Are former presidents immune from being prosecuted for official acts?


That’s the big question, and the Supreme Court may eventually have to answer it.

Trump has argued that he was simply taking steps to ensure the election results were accurate and that this was an “official act.”

The special counsel says a jury should decide whether Trump lied about fraud and conspired to subvert the election.

Some courts have raised the legal theory that Trump acted as a losing candidate between November 2020 and January 6, 2021, not as a president acting in the nation’s public interest.

Last month, a panel of D.C. appeals judges adopted that view in a lawsuit against Trump brought by Capitol Police officers.
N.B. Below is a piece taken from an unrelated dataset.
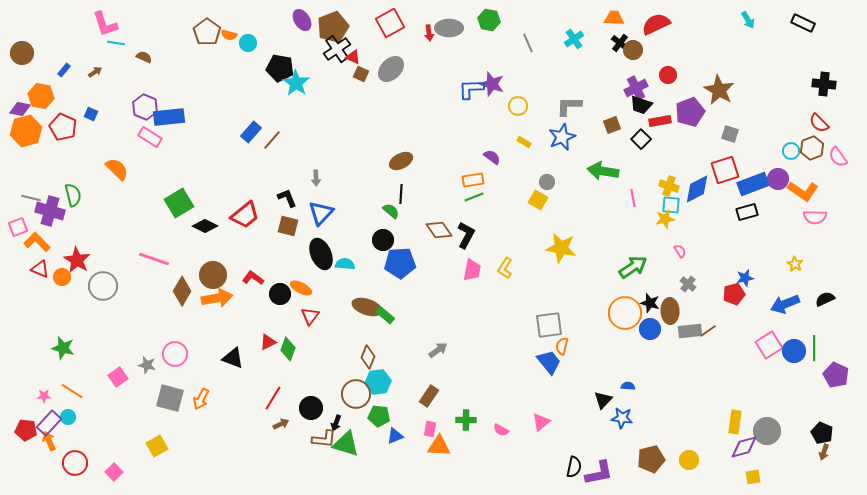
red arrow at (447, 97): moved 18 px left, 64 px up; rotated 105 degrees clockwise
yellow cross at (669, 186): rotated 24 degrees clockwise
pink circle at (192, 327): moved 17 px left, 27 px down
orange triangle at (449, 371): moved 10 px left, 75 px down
They said that while a president may be entitled to immunity for his official actions, this does not extend to his conduct as a candidate. The judges allowed the civil suit to move forward for those reasons.

The limits of immunity were also tested recently at the 11th Circuit Court of Appeals in Atlanta, where a three-judge panel rejected an attempt by Trump White House chief of staff Mark Meadows to move the case from conspiracy filed against him by the Fulton County district. . Lawyer. Fani Willis from state to federal court.

The opinion emphasized that the actions of which Meadows is accused in Georgia were not official duties of federal officials because states hold elections.

That indictment accuses Trump, Meadows and 17 others of a campaign to intimidate Georgia Secretary of State Brad Raffensperger into changing 11,780 votes, lying about voter fraud and recruiting fake electors to try to replace real votes cast at the polls. electoral.